--- START ---

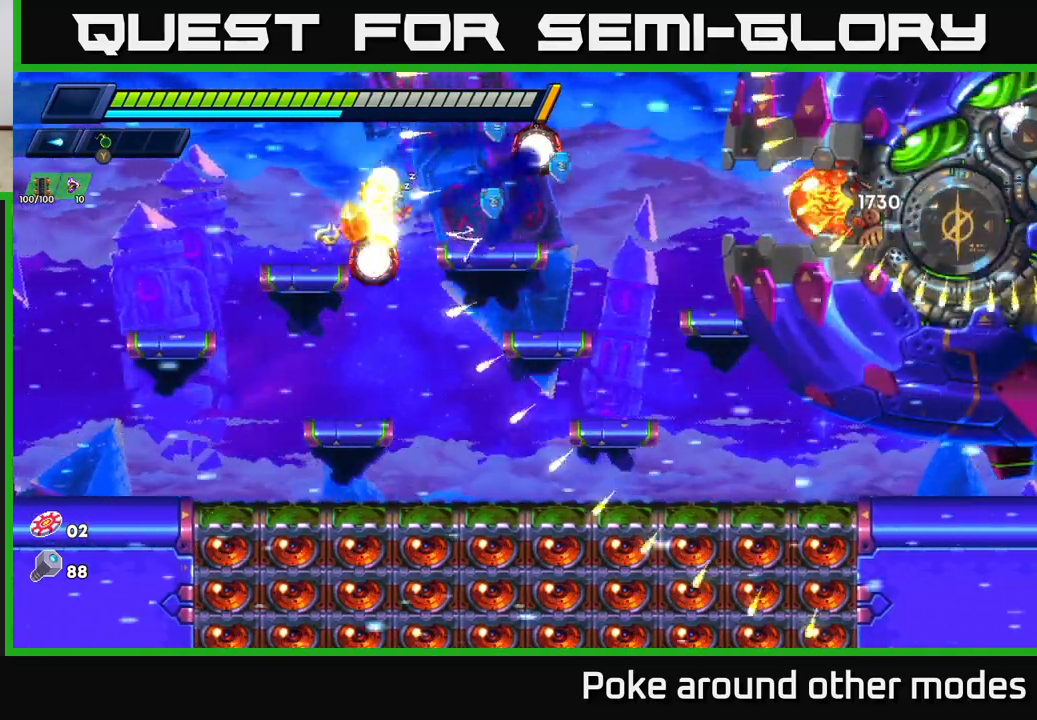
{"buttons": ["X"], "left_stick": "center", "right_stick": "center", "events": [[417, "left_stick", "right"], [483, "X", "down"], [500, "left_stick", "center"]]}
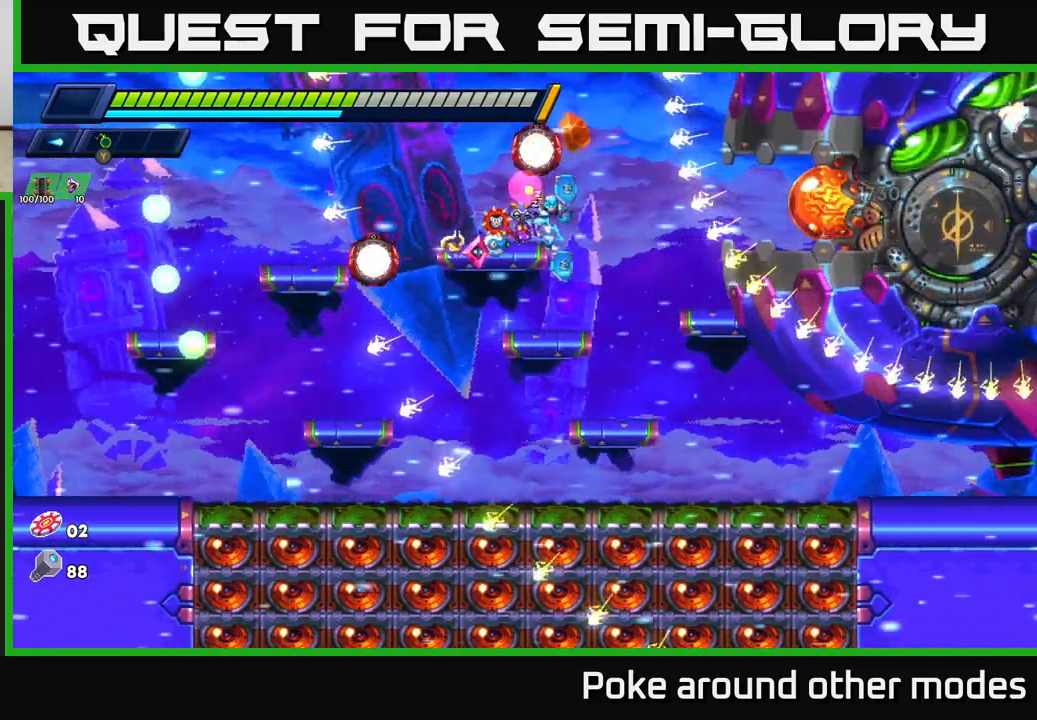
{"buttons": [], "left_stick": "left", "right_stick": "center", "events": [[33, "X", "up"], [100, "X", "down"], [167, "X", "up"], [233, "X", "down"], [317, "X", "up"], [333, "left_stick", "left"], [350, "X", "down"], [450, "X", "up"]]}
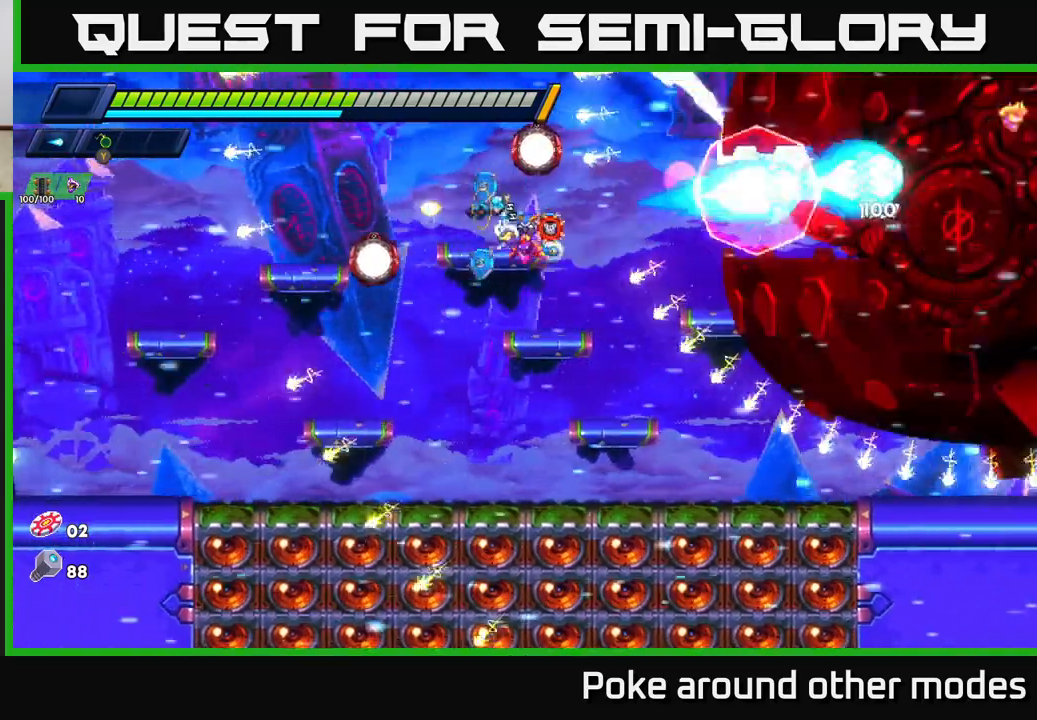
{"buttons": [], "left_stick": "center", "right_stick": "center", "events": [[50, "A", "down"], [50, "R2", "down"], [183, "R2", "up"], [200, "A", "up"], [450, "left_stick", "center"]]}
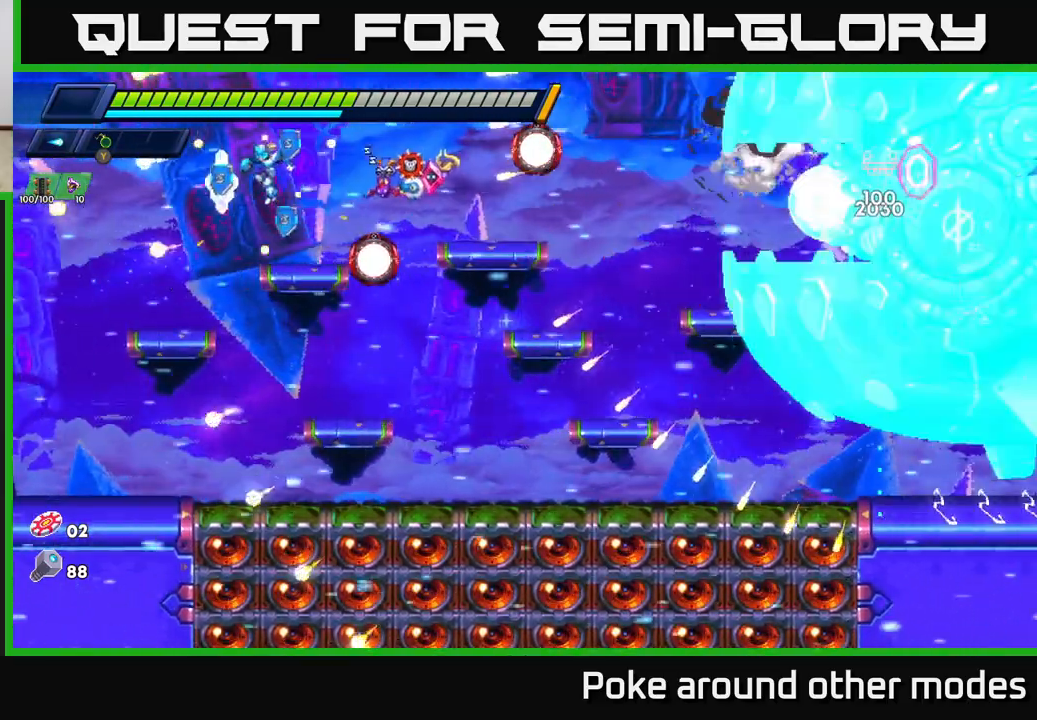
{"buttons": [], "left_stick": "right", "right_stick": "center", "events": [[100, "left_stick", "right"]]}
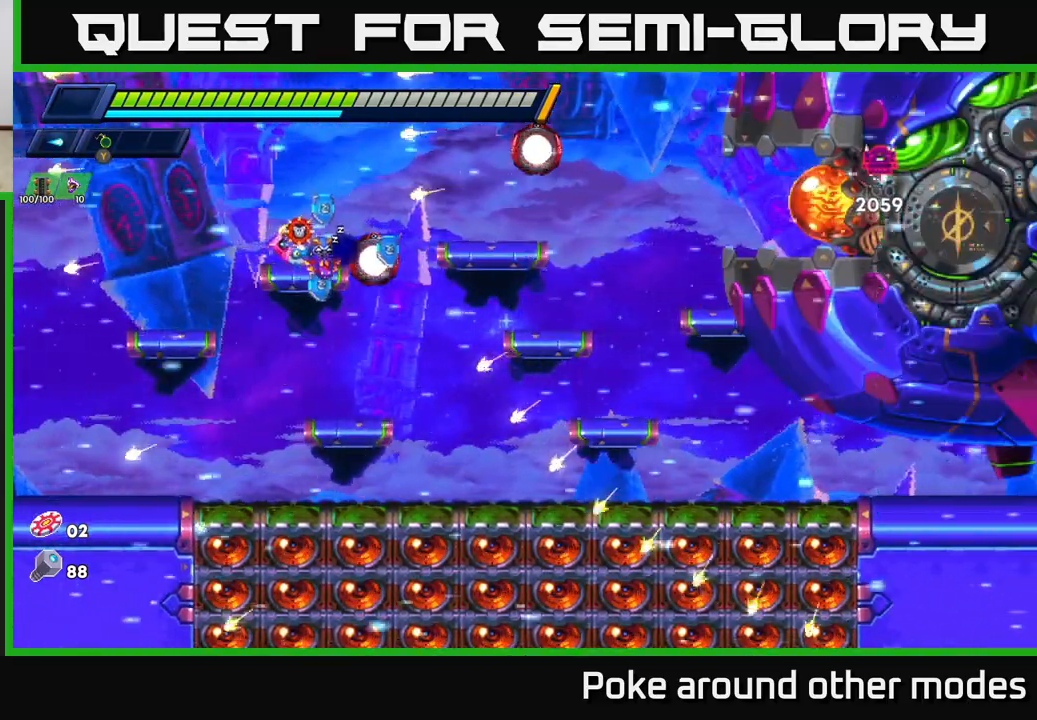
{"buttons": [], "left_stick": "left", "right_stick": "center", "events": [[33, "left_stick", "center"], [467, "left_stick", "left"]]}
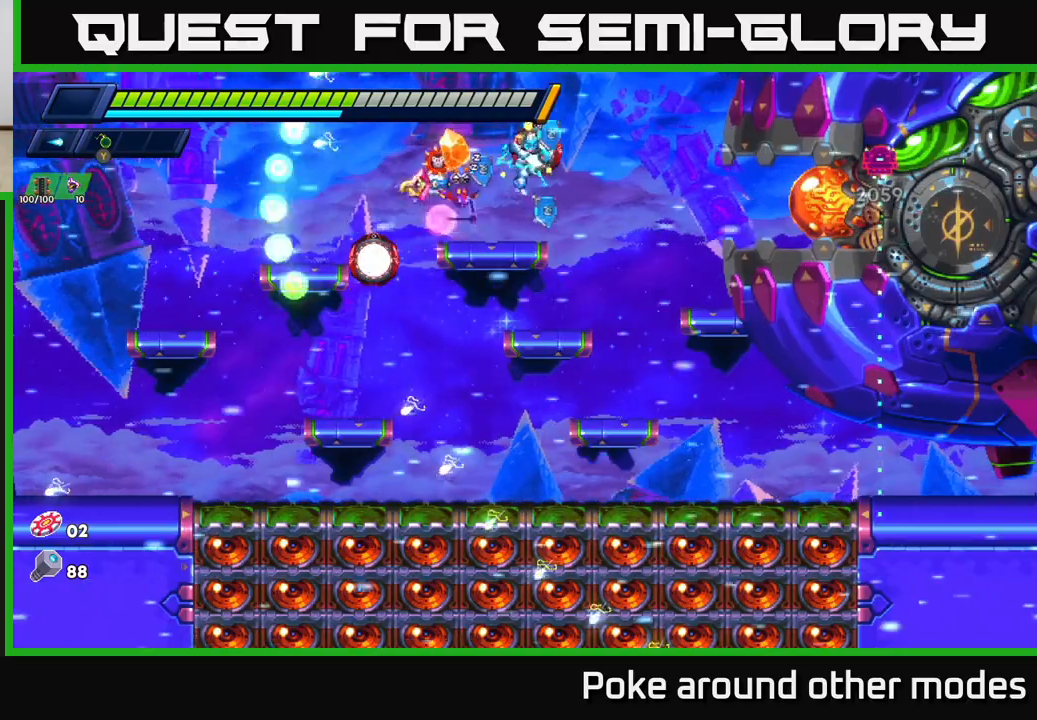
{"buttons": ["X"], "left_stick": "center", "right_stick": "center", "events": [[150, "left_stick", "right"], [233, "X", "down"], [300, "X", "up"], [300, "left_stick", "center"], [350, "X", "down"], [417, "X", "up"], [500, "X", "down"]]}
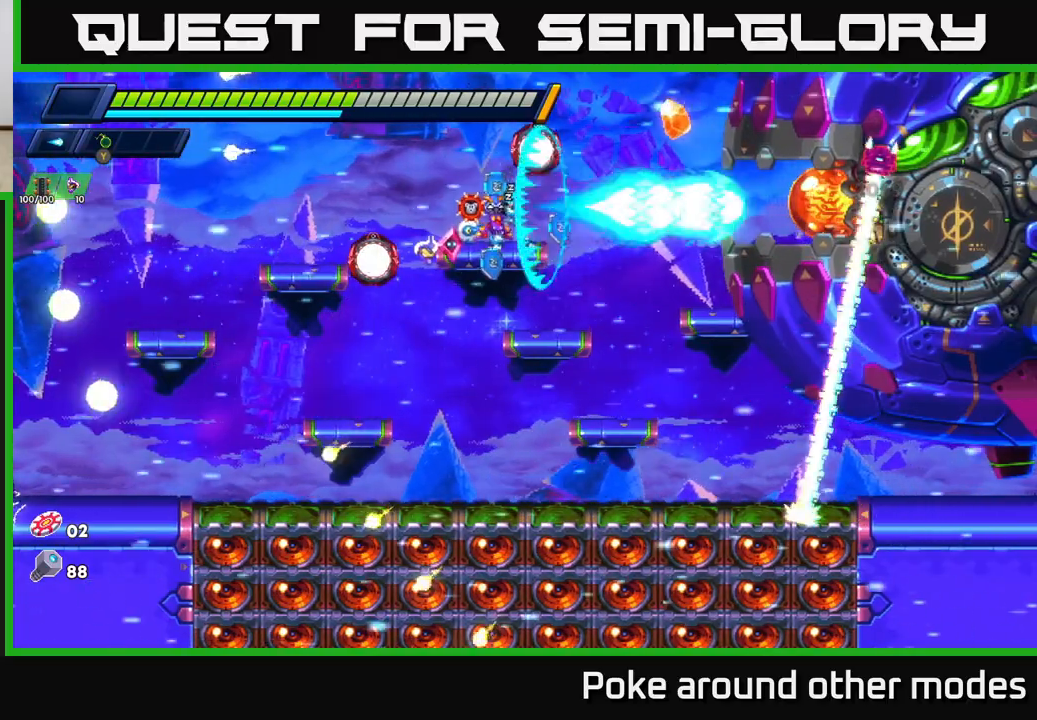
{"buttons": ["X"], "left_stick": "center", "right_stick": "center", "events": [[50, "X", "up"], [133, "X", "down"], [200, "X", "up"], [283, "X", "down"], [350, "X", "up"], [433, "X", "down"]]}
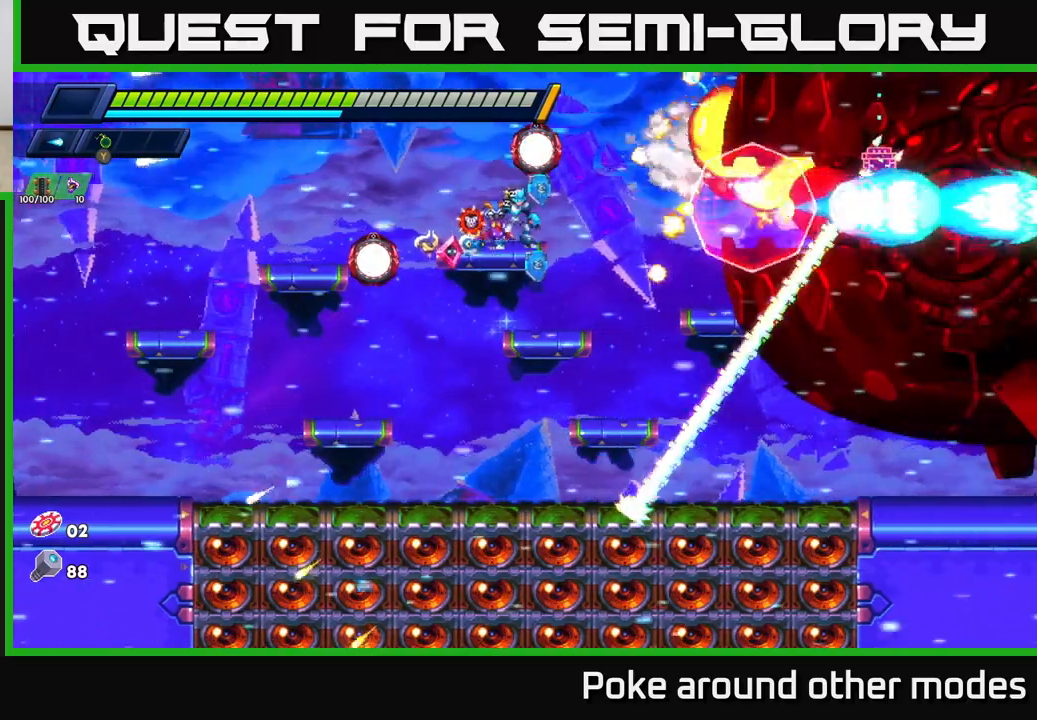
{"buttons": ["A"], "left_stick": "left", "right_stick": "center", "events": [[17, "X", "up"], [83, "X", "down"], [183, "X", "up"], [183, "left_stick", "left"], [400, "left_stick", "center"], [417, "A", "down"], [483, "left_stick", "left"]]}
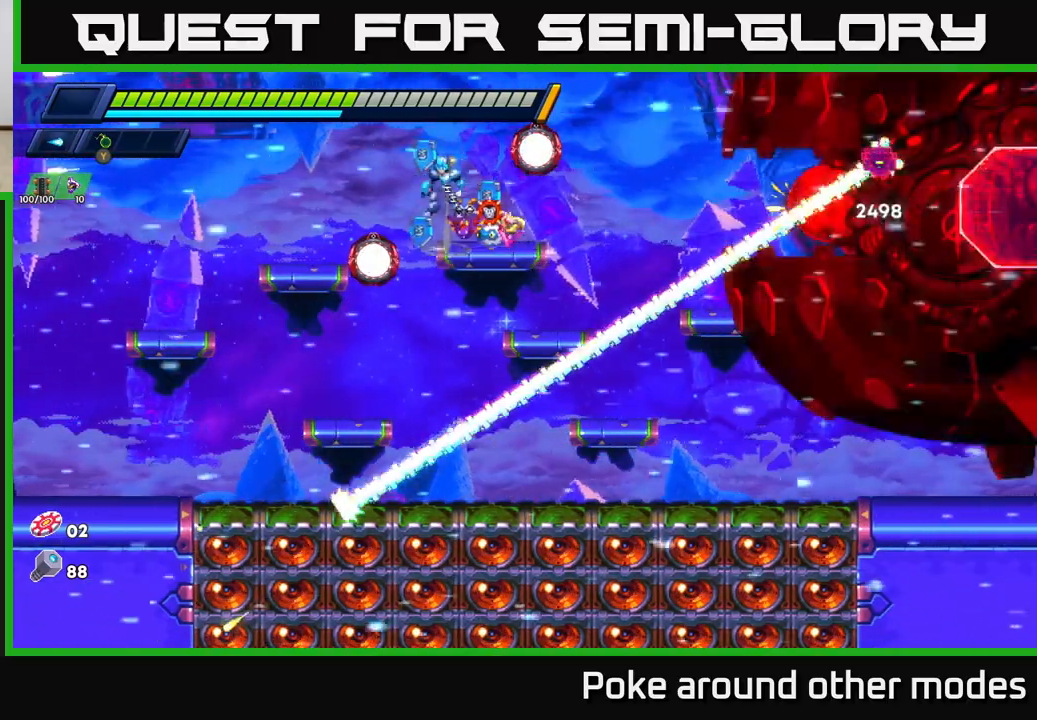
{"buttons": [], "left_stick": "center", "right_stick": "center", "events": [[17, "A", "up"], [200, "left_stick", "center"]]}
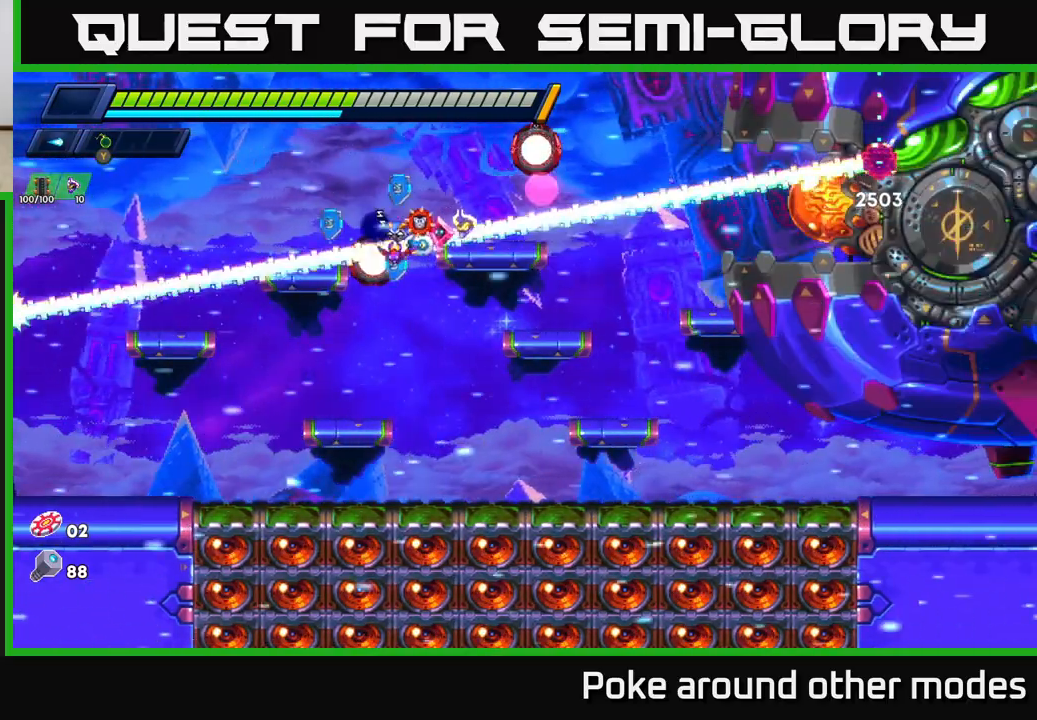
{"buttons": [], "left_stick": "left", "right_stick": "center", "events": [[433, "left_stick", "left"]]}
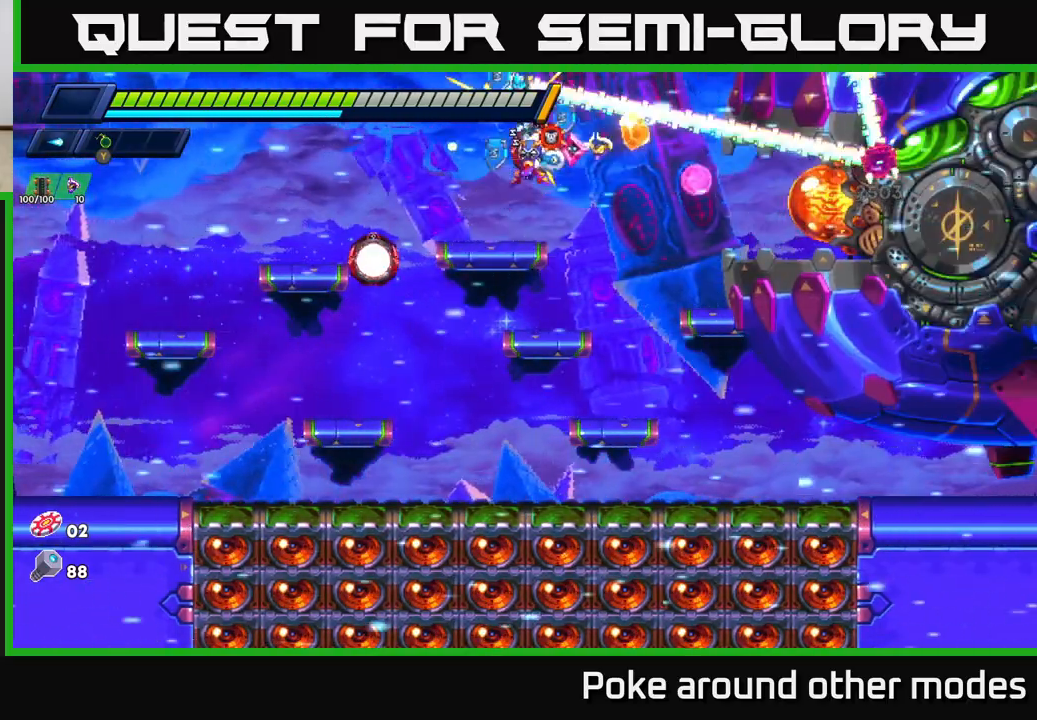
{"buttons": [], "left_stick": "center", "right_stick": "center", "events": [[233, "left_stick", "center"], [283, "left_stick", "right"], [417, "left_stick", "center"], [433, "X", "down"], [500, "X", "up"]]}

--- END ---

- **Description of the task**:
Apart from the pictures, which are to be omitted, every record must be transcribed exactly.

- **Exercise answer**:
{"buttons": ["X"], "left_stick": "center", "right_stick": "center", "events": [[417, "left_stick", "right"], [483, "X", "down"], [500, "left_stick", "center"]]}
{"buttons": [], "left_stick": "left", "right_stick": "center", "events": [[33, "X", "up"], [100, "X", "down"], [167, "X", "up"], [233, "X", "down"], [317, "X", "up"], [333, "left_stick", "left"], [350, "X", "down"], [450, "X", "up"]]}
{"buttons": [], "left_stick": "center", "right_stick": "center", "events": [[50, "A", "down"], [50, "R2", "down"], [183, "R2", "up"], [200, "A", "up"], [450, "left_stick", "center"]]}
{"buttons": [], "left_stick": "right", "right_stick": "center", "events": [[100, "left_stick", "right"]]}
{"buttons": [], "left_stick": "left", "right_stick": "center", "events": [[33, "left_stick", "center"], [467, "left_stick", "left"]]}
{"buttons": ["X"], "left_stick": "center", "right_stick": "center", "events": [[150, "left_stick", "right"], [233, "X", "down"], [300, "X", "up"], [300, "left_stick", "center"], [350, "X", "down"], [417, "X", "up"], [500, "X", "down"]]}
{"buttons": ["X"], "left_stick": "center", "right_stick": "center", "events": [[50, "X", "up"], [133, "X", "down"], [200, "X", "up"], [283, "X", "down"], [350, "X", "up"], [433, "X", "down"]]}
{"buttons": ["A"], "left_stick": "left", "right_stick": "center", "events": [[17, "X", "up"], [83, "X", "down"], [183, "X", "up"], [183, "left_stick", "left"], [400, "left_stick", "center"], [417, "A", "down"], [483, "left_stick", "left"]]}
{"buttons": [], "left_stick": "center", "right_stick": "center", "events": [[17, "A", "up"], [200, "left_stick", "center"]]}
{"buttons": [], "left_stick": "left", "right_stick": "center", "events": [[433, "left_stick", "left"]]}
{"buttons": [], "left_stick": "center", "right_stick": "center", "events": [[233, "left_stick", "center"], [283, "left_stick", "right"], [417, "left_stick", "center"], [433, "X", "down"], [500, "X", "up"]]}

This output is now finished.